Le potentiel de l'Inde en tant que futur hub de production manufacturière dans le cadre de la stratégie "Chine Plus Un" attire également des investisseurs étrangers dans le secteur de la logistique. Par exemple, en 2019, le port de Rotterdam a établi un bureau de représentation en Inde et a signé des Mémorandums d'entente avec le Maharashtra Maritime Board et le gouvernement du Kerala, en vue de resserrer ses connexions avec l'Inde.
Pour résumer, l'Inde pourrait être confrontée à des difficultés pour réitérer le succès de son premier programme PLI. Cependant, les entreprises des pays et régions qui ont déjà des accords commerciaux avec l'Inde peuvent être plus enclines à considérer le pays comme une alternative à la Chine. Les accords de libre-échange bilatéraux et multilatéraux permettent aux entreprises de bénéficier de tarifs préférentiels et ainsi d'éviter la barrière commerciale des droits de douane élevés mis en place par le gouvernement indien. Actuellement, l'Inde a signé, ou est en train de négocier, des accords de libre-échange (ALE) avec plus de 40 pays, y compris ceux de l’ASEAN (en vigueur depuis 2010), la Corée (en vigueur depuis 2010) et le Japon (en vigueur depuis 2011). En outre, les industries sensibles au potentiel du marché intérieur indien seront également intéressées à se délocaliser en Inde.

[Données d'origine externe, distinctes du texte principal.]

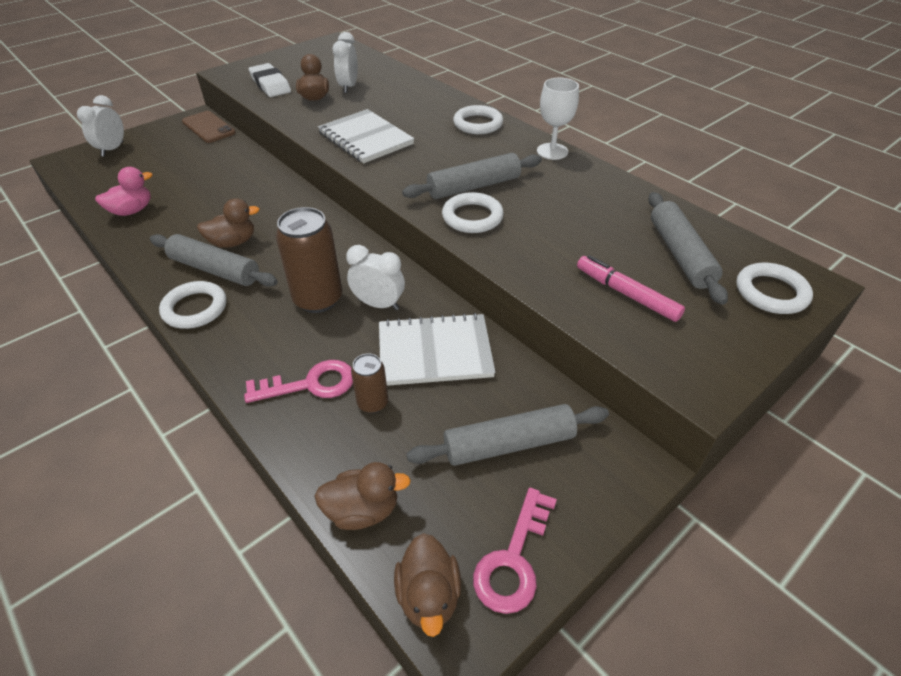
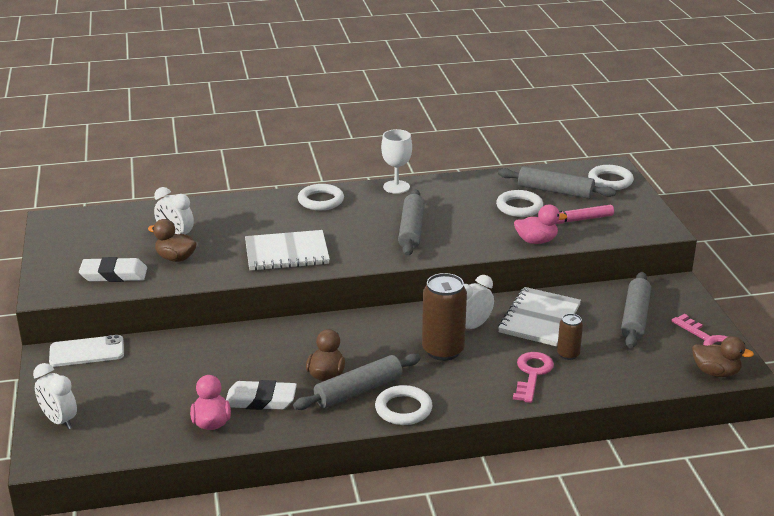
camera: 60 degrees left, 15 degrees down
brown phone [182,111,236,143] -> white phone [49,335,124,367]
brown duck [315,462,411,530] -> none
white ring [442,192,504,233] -> white ring moved to [496,190,543,217]
none -> white eraser [226,380,297,410]
none -> pink duck [514,204,567,244]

Pendant ce temps, l'importance stratégique de la région indo-pacifique, en particulier en ce qui concerne la Chine, pourrait générer une coopération ou des partenariats économiques au niveau des États. Les États-Unis, le Japon et l'Australie ont publié leurs stratégies indo-pacifiques, tout comme la France et l'Allemagne. Par exemple, la stratégie de l'Allemagne traite de la coopération économique avec les régions indo-pacifiques comme un moyen d'éviter une dépendance unilatérale à un seul pays. La volonté politique peut également affecter le choix des entreprises dans le choix des options de diversification. Par exemple, l'Inde, le Japon et l'Australie négocient la création d'un pacte de chaîne d'approvisionnement pour faire face à leur dépendance vis-à-vis de la Chine. Cependant, l'initiative peut avoir une signification plus symbolique que d'avoir un impact réel.